Keywords: Fiduciary duty, institutional investor, pension investment, proxy voting, corporate governance, stewardship code
'' Non-Performing Loan Reduction with Regulatory Transition ''
A Japanese Experience, 1998–2013
Masaki Nakabayashi , Special Research Fellow,
Financial Research Center (FSA Institute)
Toshiki Kawashima , Associate Research Fellow,
Financial Research Center (FSA Institute)
Japan experienced falling asset prices, reform of the financial market and massive reduction of non-performing loans from the late 1990s to the 2000s. This paper reflects non-performing loan reduction from 1998 to 2013 under the new regulatory regime and examines whether it was necessary to guide the banking sector to aggressive write-offs of non-performing loans in the early 2000s under the shadow of structural reform. Our results indicate that non-performing loan accumulation could have been cyclically reduced only by further extension of mortgage loans and, for Japan to avoid a housing-price bubble, the structural disposal in the early 2000s was justified.
Keywords: Non-performing loan reduction; structural reform; regulatory reform; mortgage loan; Japan.
'' Progress in the European Banking Union: Integration of banking supervision and resolution systems in the Euro area ''
Takeshi Inoue, Special Research Fellow, Financial Research Center (FSA Institute)

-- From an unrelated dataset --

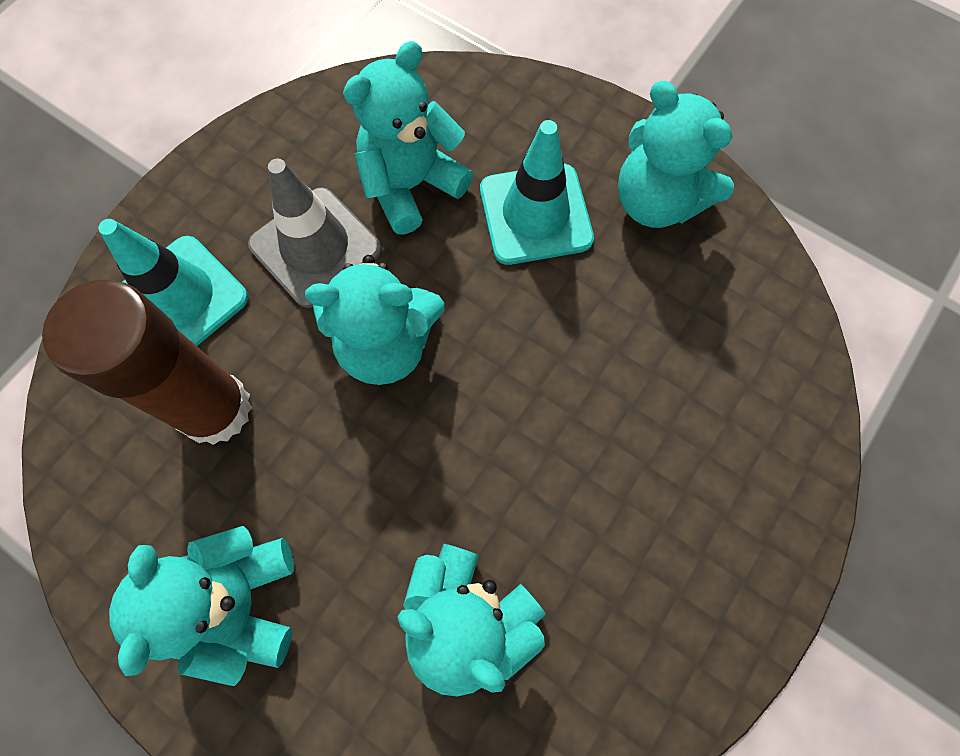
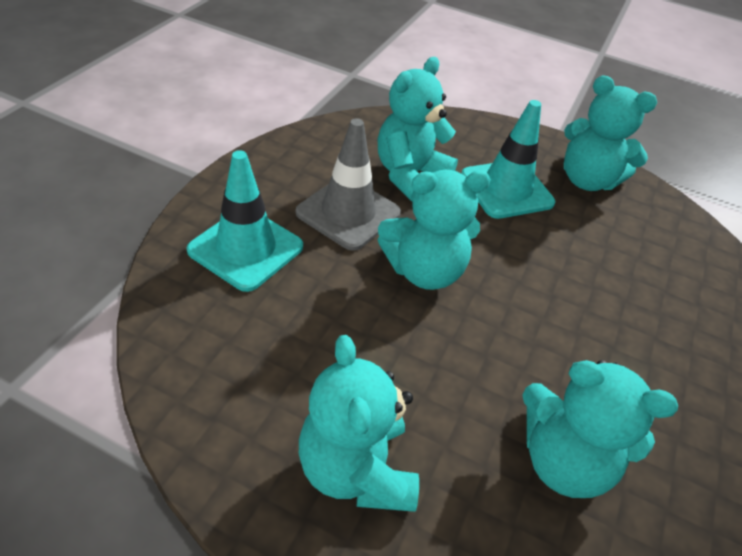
camera: 15 degrees left, 25 degrees down
(215, 409) = (294, 322): brown glue stick -> none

As part of the European Banking Union in the Euro area, the European Central Bank (ECB) will directly supervise around 130 significant credit institutions under the Single Supervisory Mechanism starting from November 2014. The ECB is undergoing a comprehensive assessment prior to taking full responsibility for its supervision including a stress test which will be jointly carried out with the European Banking Authority. It attracts global attention and whether the comprehensive assessment restores the battered confidence in European banks’ balance sheets or not has been a key question among authorities and markets.
The European Parliament and the Council of the European Union have managed to agree on a compromised text for the Single Resolution Mechanism (SRM), another pillar of the European Banking Union (EBU), after clashing on the decision making process of bank resolutions and back stop systems on 20th March 2014. Both sides had to accept a few political concessions in order to pass the legislation before the general election of the European Parliament in May.
The EU-wide Bank Recovery and Resolution Directive, which the SRM is based on, has been agreed upon in December,2013 and will be implemented in 2015. A Bail-in tool, ensuring that unsecured creditors and shareholders rather than taxpayers get first in line to pay for bank failures will be introduced in 2016.
The European Banking Union will be the greatest step ever for the EU after the introduction of the common currency the euro. Pragmatic approaches to put the stability of the Eurozone first beyond political and interstate conflicts will be the key to success and prevent disorder and over anxiety during the transition period.